MICHAËL RODRIGUEZ
RENVOI FORCÉ - Alors que toute sa famille vit en Suisse, un jeune Congolais a été conduit hier à Kloten pour être expulsé. L'opération qu'il aurait dû subir à l'épaule a été annulée.
Scène douloureuse hier matin devant le bâtiment de la Police cantonale, à la Blécherette. Une femme originaire de la République démocratique du Congo assiste, impuissante, au transfert de son fils dans un fourgon affrété par Securitas. Le jeune homme, âgé de 29 ans, arrive de la prison de Frambois, à Genève, où il était détenu depuis le mois d'août. Pour lui, Lausanne est la dernière étape avant son expulsion à bord d'un vol spécial au départ de Kloten et à destination de Kinshasa. Le fait que toute sa famille proche soit établie en Suisse n'y aura rien changé.
Opération annulée
Sa situation médicale non plus. Le requérant d'asile souffre d'une luxation de l'épaule, qui se serait produite alors qu'il travaillait dans les cuisines d'un foyer de l'Etablissement vaudois d'accueil des migrants. La semaine passée, il devait subir une intervention chirurgicale à l'hôpital de Monthey. Mais les autorités ont refusé de le laisser quitter Frambois.

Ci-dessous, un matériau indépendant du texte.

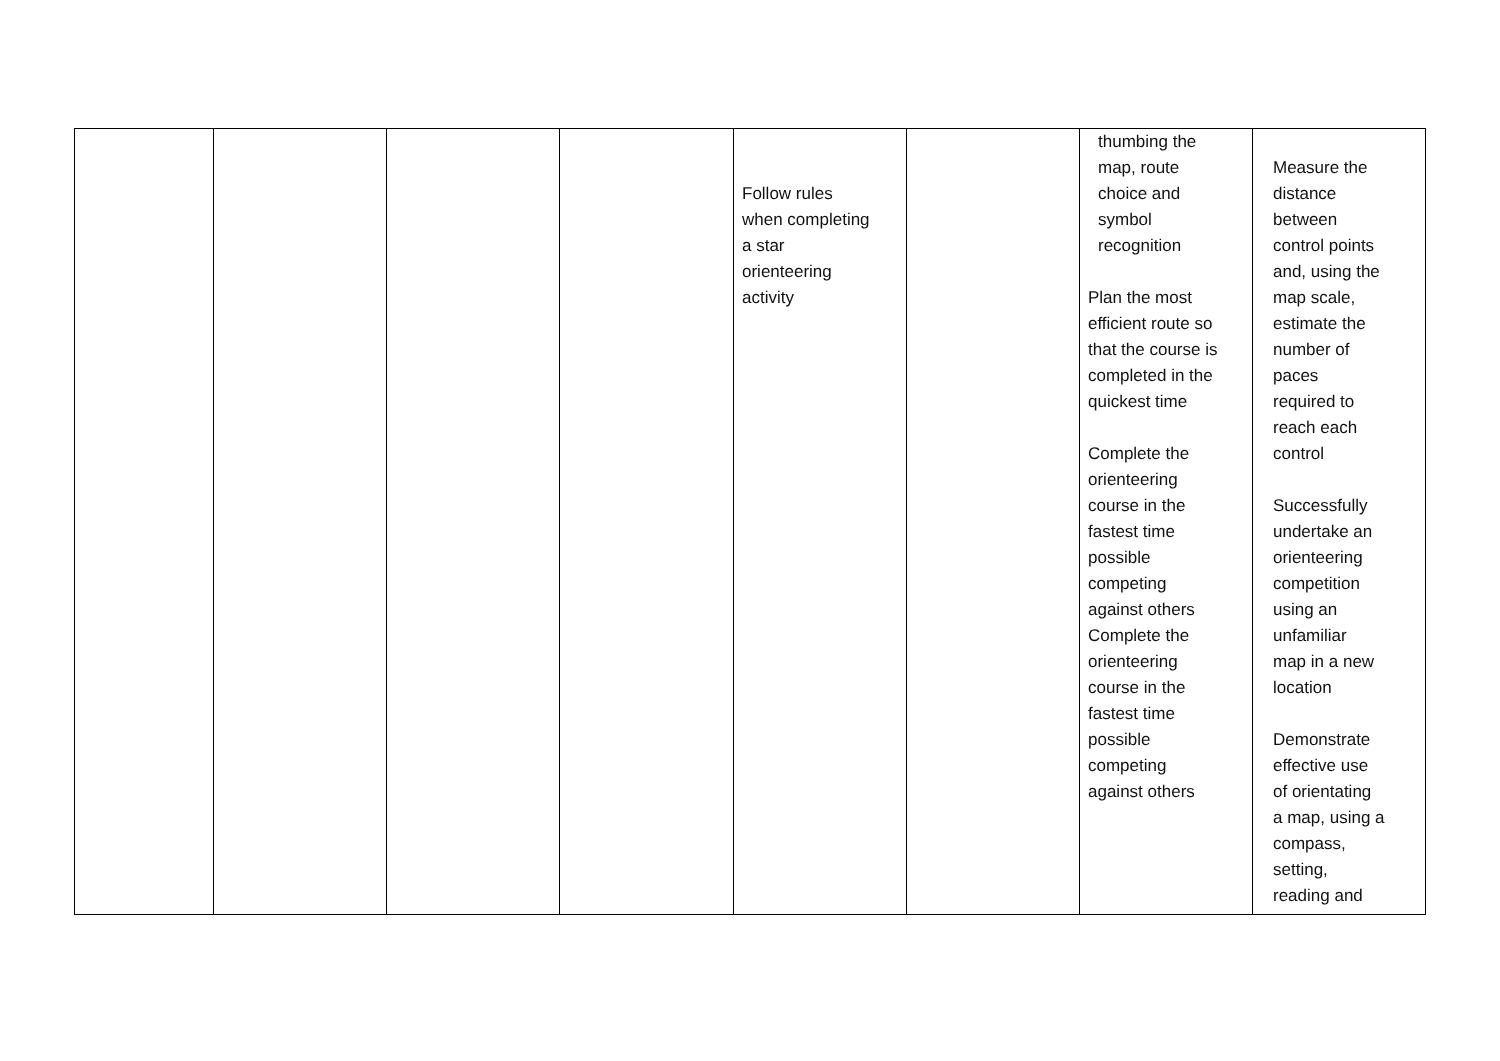| | | | | Follow rules when completing a star orienteering activity | | thumbing the map, route choice and symbol recognition Plan the most efficient route so that the course is completed in the quickest time Complete the orienteering course in the fastest time possible competing against others Complete the orienteering course in the fastest time possible competing against others | Measure the distance between control points and, using the map scale, estimate the number of paces required to reach each control Successfully undertake an orienteering competition using an unfamiliar map in a new location Demonstrate effective use of orientating a map, using a compass, setting, reading and |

Vendredi dernier, la Coordination asile Vaud et la section genevoise de la Ligue suisse des droits de l'homme ont écrit au ministre Philippe Leuba pour lui demander de reconsidérer la mise en détention et le renvoi. La réponse a été négative. «Je me suis renseigné ce matin (hier, ndlr) auprès de mes services, relate le conseiller d'Etat. J'ai reçu la garantie formelle que la situation médicale de cette personne avait été prise en compte.»
«C'est dommageable»
On se souvient qu'en juillet dernier, Philippe Leuba ne s'était pas laissé émouvoir par la situation d'une Equatorienne sans papiers, repérée par les autorités après avoir été grièvement blessée à la place Bel-Air, à Lausanne. Le ministre avait alors déclaré, à propos d'un éventuel renvoi, que «l'on peut très bien voyager avec une jambe cassée». Aux dernières nouvelles, l'Equatorienne s'apprêtait à faire une demande de régularisation humanitaire.
Médecin-chef au Service d'orthopédie de l'hôpital de Monthey, où le jeune Congolais aurait dû être opéré, Cyril Kombot réagit avec prudence: «Cette intervention n'était pas vitale. Mais c'est évidemment dommageable qu'un jeune patient n'ait pas accès à des soins qui auraient pu être bénéfiques.»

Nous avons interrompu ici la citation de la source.